** Data listing **
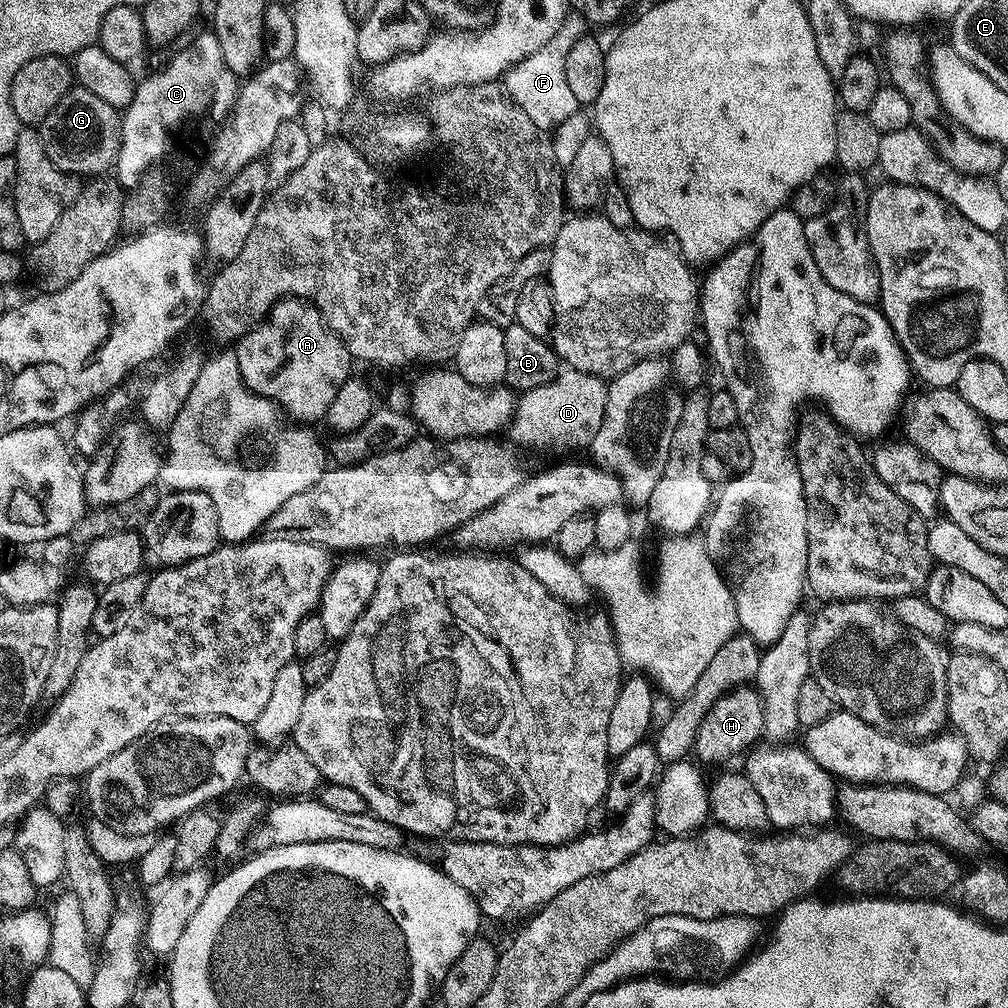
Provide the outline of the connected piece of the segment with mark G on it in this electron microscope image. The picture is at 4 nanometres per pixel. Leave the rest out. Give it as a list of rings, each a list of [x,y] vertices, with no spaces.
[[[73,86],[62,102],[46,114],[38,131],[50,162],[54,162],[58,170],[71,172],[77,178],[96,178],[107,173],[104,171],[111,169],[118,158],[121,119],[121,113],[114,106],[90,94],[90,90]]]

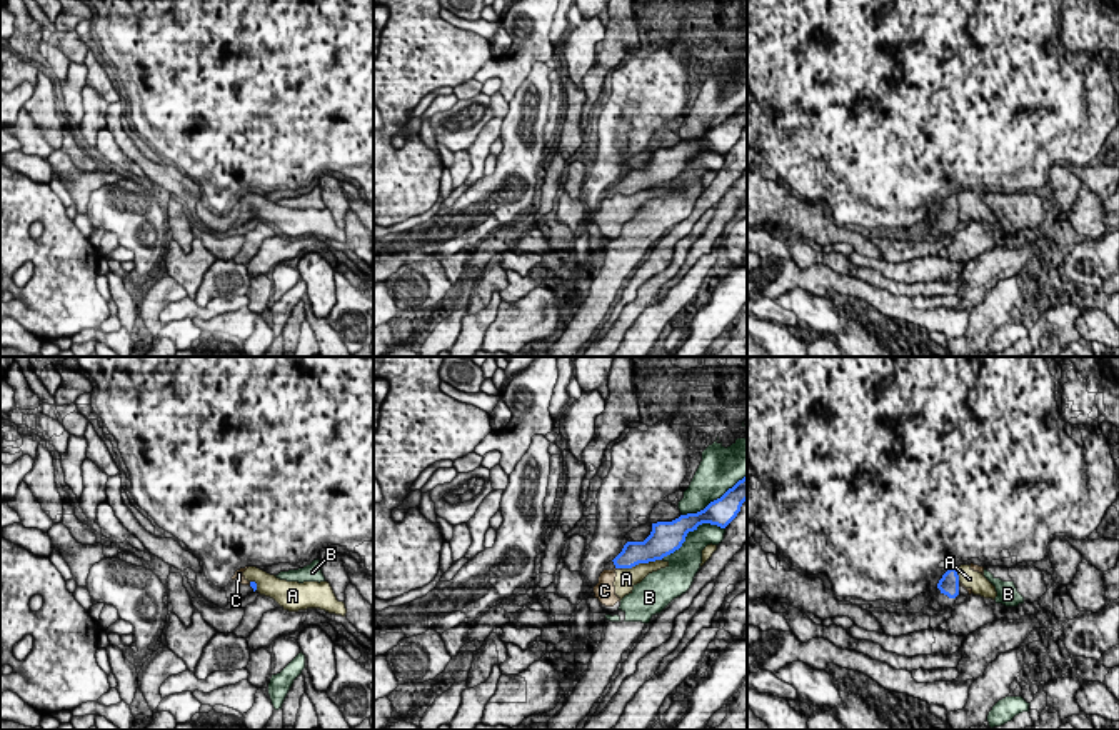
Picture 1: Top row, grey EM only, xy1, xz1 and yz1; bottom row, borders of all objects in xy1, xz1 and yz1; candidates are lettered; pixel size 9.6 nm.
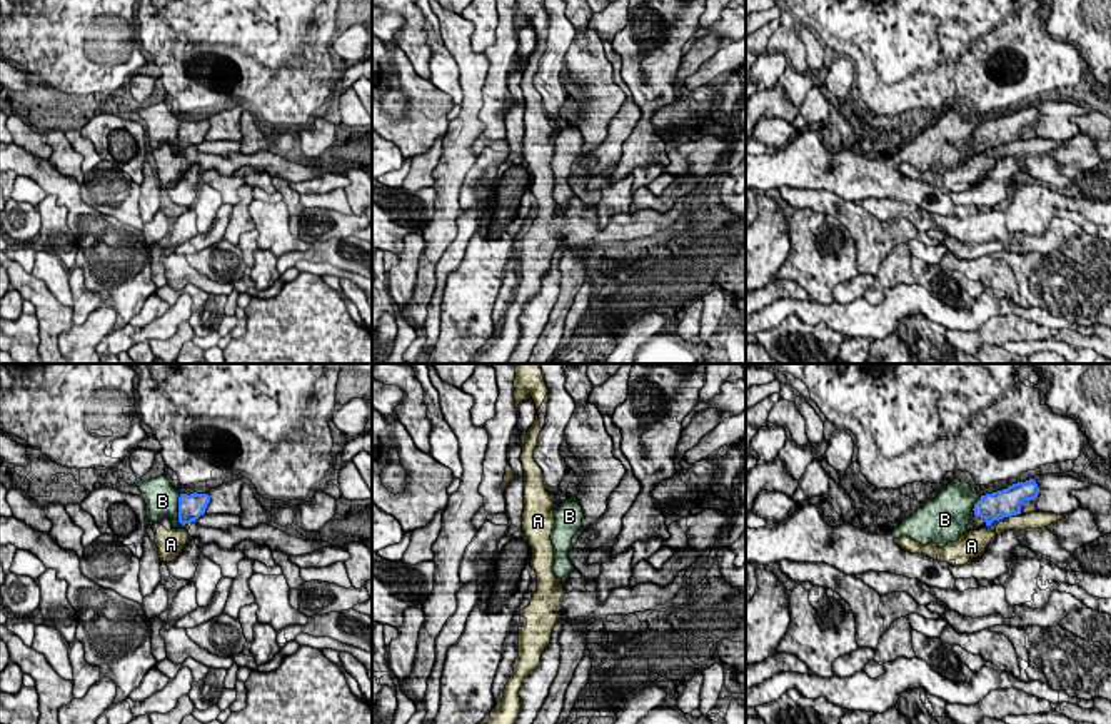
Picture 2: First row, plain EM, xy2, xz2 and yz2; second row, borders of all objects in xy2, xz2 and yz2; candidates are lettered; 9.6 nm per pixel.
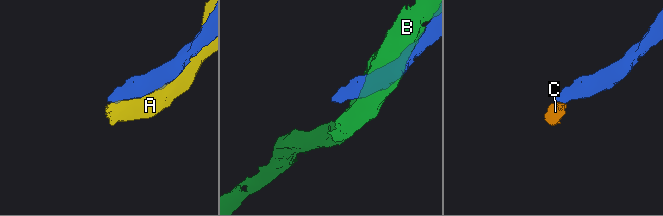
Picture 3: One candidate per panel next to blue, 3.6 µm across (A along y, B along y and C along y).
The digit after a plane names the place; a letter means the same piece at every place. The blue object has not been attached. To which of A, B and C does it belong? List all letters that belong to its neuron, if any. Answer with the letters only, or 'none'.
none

** Problem to solve **
Transcribe the whole listing exactly as it stands, apart from the pictures.

** Final answer **
Provide the outline of the connected piece of the segment with mark G on it in this electron microscope image. The picture is at 4 nanometres per pixel. Leave the rest out. Give it as a list of rings, each a list of [x,y] vertices, with no spaces.
[[[73,86],[62,102],[46,114],[38,131],[50,162],[54,162],[58,170],[71,172],[77,178],[96,178],[107,173],[104,171],[111,169],[118,158],[121,119],[121,113],[114,106],[90,94],[90,90]]]

Picture 1: Top row, grey EM only, xy1, xz1 and yz1; bottom row, borders of all objects in xy1, xz1 and yz1; candidates are lettered; pixel size 9.6 nm.
Picture 2: First row, plain EM, xy2, xz2 and yz2; second row, borders of all objects in xy2, xz2 and yz2; candidates are lettered; 9.6 nm per pixel.
Picture 3: One candidate per panel next to blue, 3.6 µm across (A along y, B along y and C along y).
The digit after a plane names the place; a letter means the same piece at every place. The blue object has not been attached. To which of A, B and C does it belong? List all letters that belong to its neuron, if any. Answer with the letters only, or 'none'.
none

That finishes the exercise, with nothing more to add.